Enfin, un autre type de modification posttraductionnelle assez commune est provoquée par deux protéines de la famille des polymérases poly (ADP-ribose) (PARP), soit PARP1 et PARP2. Ces enzymes peuvent agir autant comme senseur et comme médiateur du dommage, surtout dans le cas de bris simple brin et d’intermédiaires dans la réaction d’excision de base (BER) (Lord and Ashworth, 2012). PARP1/2 s’associe au bris simple brin grâce à des motifs doigts de zinc et produit des chaînes de poly (ADP-ribose) (PAR) qui sont assemblées sur diverses protéines, dont PARP elle-même, certaines histones et d’autres facteurs impliqués dans le BER (Ciccia and Elledge, 2010; Lord and Ashworth, 2012). Plusieurs protéines possèdent des domaines pouvant lier les chaînes PAR, ce qui supporte le recrutement par exemple de complexes qui remodèlent la chromatine afin d’assurer l’inhibition de la transcription sur des sites endommagés de l’ADN (Chou et al., 2010).

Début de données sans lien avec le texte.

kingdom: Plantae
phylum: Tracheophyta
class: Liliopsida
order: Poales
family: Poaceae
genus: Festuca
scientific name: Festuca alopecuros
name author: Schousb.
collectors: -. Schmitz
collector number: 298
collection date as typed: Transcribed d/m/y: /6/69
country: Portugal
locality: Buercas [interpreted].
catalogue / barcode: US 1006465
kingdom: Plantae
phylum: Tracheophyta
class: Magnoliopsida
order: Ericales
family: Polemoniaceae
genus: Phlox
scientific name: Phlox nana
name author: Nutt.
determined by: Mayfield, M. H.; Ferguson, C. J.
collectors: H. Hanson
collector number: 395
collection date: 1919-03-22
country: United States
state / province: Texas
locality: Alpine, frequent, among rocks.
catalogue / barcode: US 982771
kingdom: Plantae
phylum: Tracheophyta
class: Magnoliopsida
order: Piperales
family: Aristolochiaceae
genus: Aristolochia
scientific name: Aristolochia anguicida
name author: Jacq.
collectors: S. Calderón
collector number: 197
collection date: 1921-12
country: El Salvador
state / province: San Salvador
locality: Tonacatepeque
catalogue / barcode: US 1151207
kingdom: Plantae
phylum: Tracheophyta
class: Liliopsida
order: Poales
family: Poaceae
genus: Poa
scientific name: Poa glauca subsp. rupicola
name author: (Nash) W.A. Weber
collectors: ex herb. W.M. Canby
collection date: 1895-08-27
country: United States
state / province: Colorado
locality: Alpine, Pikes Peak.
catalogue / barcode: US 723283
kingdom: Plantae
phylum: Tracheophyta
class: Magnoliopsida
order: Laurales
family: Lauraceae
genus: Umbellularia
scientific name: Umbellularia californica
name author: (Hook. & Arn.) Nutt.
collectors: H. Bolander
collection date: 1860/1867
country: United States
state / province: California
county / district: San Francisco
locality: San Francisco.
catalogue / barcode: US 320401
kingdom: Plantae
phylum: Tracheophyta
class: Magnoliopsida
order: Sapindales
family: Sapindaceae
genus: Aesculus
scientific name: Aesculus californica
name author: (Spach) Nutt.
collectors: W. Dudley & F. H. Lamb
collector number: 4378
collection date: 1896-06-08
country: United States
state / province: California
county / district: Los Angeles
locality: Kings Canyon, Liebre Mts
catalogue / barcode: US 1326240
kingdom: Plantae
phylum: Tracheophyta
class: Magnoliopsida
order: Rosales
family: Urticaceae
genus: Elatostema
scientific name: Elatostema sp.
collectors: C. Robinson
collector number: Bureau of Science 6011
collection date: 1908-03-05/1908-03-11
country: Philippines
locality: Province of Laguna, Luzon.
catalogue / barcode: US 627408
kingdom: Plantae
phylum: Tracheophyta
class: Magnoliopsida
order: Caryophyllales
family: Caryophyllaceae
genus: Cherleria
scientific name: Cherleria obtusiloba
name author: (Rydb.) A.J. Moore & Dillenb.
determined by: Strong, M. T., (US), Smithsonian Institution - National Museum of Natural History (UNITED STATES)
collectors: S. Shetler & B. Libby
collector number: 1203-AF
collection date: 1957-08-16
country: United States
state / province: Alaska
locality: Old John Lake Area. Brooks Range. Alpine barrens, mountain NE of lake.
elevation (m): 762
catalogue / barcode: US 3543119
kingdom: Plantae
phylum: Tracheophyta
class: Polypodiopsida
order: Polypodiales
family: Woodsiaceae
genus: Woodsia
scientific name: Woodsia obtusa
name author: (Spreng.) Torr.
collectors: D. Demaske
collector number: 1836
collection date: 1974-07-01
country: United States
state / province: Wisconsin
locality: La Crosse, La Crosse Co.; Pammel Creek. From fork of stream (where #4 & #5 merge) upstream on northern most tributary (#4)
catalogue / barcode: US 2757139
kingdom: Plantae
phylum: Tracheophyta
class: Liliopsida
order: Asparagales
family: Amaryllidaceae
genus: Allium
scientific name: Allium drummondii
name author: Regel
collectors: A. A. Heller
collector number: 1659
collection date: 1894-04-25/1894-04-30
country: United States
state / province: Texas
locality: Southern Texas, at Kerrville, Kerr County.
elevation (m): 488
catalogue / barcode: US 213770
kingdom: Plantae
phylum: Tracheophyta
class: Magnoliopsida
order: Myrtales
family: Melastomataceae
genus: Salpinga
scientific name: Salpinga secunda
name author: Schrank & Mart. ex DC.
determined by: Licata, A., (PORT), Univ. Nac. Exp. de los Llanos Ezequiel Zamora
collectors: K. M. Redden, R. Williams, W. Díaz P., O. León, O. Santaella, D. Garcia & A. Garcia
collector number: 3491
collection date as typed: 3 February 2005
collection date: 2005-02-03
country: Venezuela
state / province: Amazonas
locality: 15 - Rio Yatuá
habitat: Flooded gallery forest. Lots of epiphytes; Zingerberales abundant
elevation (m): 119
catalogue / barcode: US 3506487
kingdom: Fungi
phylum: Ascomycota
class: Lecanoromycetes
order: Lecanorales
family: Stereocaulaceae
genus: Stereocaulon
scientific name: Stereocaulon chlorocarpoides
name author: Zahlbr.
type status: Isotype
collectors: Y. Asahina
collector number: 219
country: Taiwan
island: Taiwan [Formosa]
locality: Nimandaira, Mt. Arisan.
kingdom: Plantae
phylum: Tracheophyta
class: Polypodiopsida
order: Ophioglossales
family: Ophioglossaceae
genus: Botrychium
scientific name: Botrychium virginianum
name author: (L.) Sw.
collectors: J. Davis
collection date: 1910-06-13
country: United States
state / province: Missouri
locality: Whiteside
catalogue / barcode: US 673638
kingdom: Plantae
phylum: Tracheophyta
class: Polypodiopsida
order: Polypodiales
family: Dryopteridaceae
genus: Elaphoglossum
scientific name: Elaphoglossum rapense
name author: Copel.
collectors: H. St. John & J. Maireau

En définitive, la réponse aux dommages à l’ADN qui vise la réparation de l’ADN est un processus très complexe qui requiert la reconnaissance du dommage par certains facteurs,

l’interaction directe entre plusieurs protéines, l’activation d’enzymes telles que des kinases et des ubiquitines ligases, l’interaction entre des sites phosphorylés, ubiquitinés, PARylés, etc, et encore d’autres facteurs qui vont soit assurer la réparation de l’ADN par différents mécanismes (BER, NHEJ, recombinaison homologue), soit déclencher une signalisation qui va se propager pour affecter plusieurs autres activités cellulaires.

Figure 7. Rôle de la phosphorylation de H2AX et du recrutement de MDC1 dans la propagation du signal initié par ATM sur un site de dommage à l’ADN.

Voir détails dans le texte. Tiré de (Lou et al., 2006).